> **Directions for this task**: Search the records for the word "delle" and pick out every line that has it.

+++ Records to process

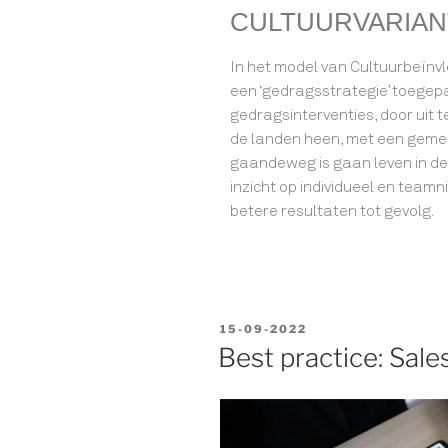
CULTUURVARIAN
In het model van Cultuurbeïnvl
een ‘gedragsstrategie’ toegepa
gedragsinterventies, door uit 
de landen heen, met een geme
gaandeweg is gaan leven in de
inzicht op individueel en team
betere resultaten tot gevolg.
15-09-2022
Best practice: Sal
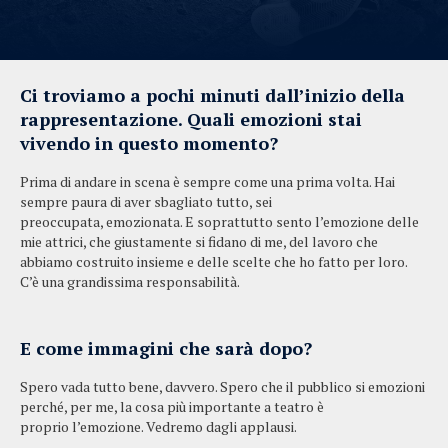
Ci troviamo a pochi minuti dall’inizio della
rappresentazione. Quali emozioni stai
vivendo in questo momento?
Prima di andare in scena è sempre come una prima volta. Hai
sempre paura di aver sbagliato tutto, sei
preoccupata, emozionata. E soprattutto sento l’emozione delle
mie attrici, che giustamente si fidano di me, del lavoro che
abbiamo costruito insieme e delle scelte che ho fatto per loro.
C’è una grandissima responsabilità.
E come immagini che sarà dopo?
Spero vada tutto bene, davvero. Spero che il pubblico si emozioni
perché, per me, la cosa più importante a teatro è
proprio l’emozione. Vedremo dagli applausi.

++++++

> **Result**:
preoccupata, emozionata. E soprattutto sento l’emozione delle
abbiamo costruito insieme e delle scelte che ho fatto per loro.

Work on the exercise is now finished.